[Dataset content Boundary: Start]
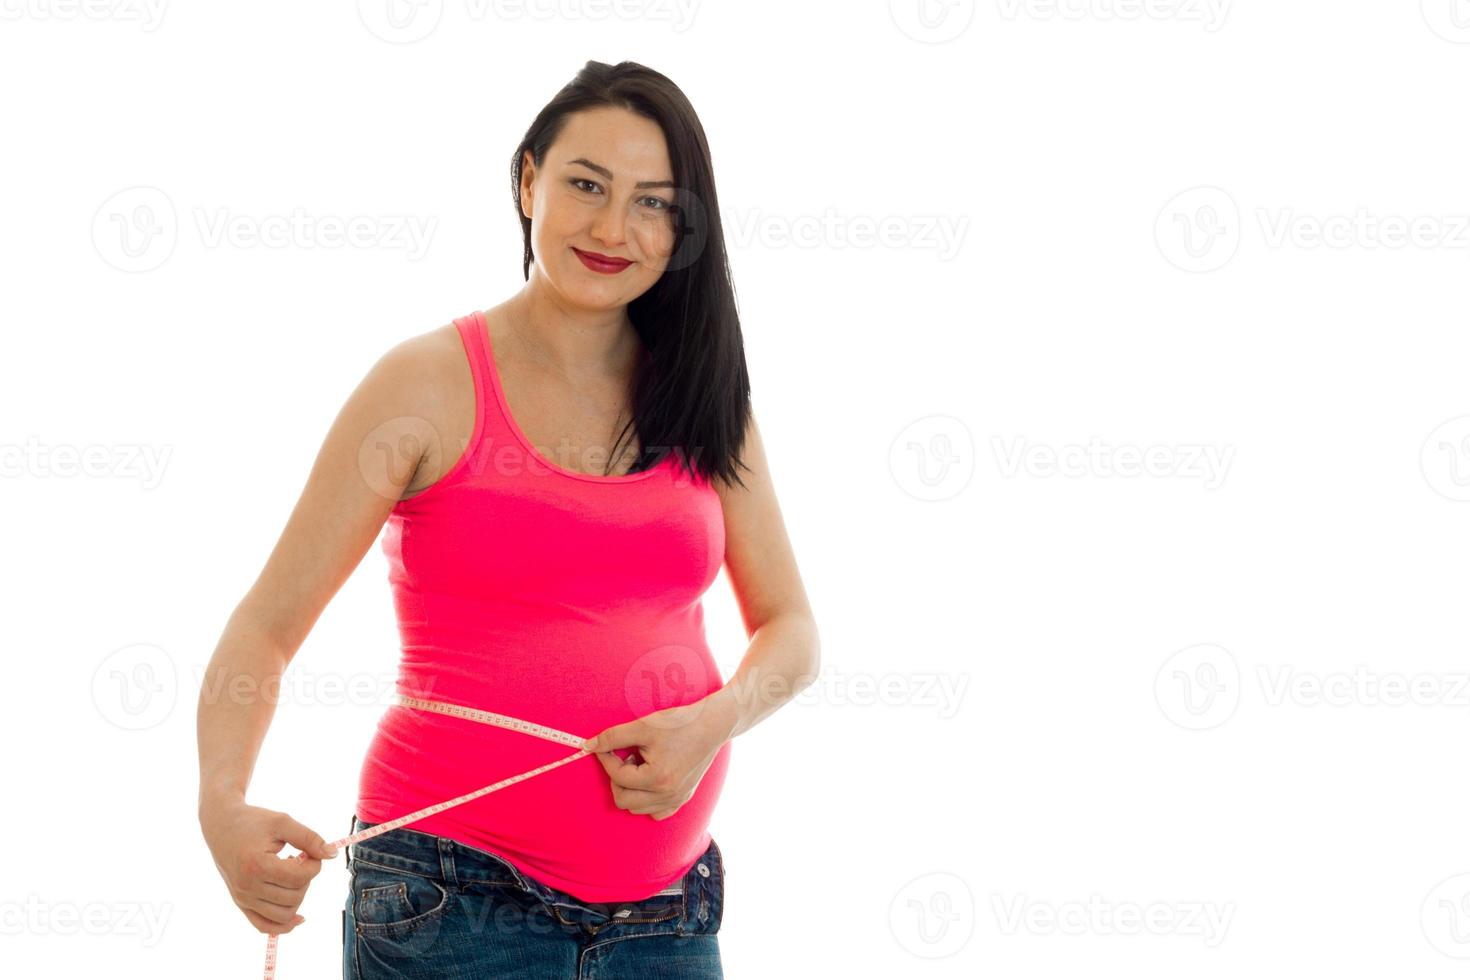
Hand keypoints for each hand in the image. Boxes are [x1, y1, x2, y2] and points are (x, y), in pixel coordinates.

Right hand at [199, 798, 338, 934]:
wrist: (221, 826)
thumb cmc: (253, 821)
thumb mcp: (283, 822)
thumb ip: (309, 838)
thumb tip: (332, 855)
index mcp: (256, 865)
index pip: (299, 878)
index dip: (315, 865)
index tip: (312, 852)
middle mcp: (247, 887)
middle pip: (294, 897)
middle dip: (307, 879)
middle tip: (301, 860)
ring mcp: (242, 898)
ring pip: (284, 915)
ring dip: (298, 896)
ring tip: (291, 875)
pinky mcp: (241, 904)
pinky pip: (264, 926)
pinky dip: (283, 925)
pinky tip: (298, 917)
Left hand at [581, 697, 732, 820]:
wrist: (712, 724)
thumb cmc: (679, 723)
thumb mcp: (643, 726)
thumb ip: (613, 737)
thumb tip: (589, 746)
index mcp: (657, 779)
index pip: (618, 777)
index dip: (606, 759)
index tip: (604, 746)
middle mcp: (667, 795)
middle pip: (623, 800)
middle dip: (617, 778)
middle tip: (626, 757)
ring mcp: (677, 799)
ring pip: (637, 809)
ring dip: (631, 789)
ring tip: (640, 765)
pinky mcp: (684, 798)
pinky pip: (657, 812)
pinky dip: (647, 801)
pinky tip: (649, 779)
[Dataset content Boundary: End]
The required output is the lines from the one holding "Left hand at" through the last line of the entries above, copied exactly.

[Response area]:
Left hand at [581, 697, 732, 820]:
wrist: (712, 724)
thumb cmc: (679, 723)
thumb mcp: (643, 726)
thumb ip: (613, 737)
thumb tip: (589, 746)
index mcp: (657, 779)
index pip: (618, 777)
index dip: (606, 759)
index tip: (604, 746)
middle mcp: (667, 795)
middle pip: (623, 800)
middle dip: (617, 778)
middle tip: (626, 757)
ring mcp: (677, 799)
ring pip: (637, 809)
ring dip: (631, 789)
ring tip: (640, 765)
pinky mcp: (684, 798)
pinky pip: (657, 812)
pinky dip: (647, 801)
pinky tip: (649, 779)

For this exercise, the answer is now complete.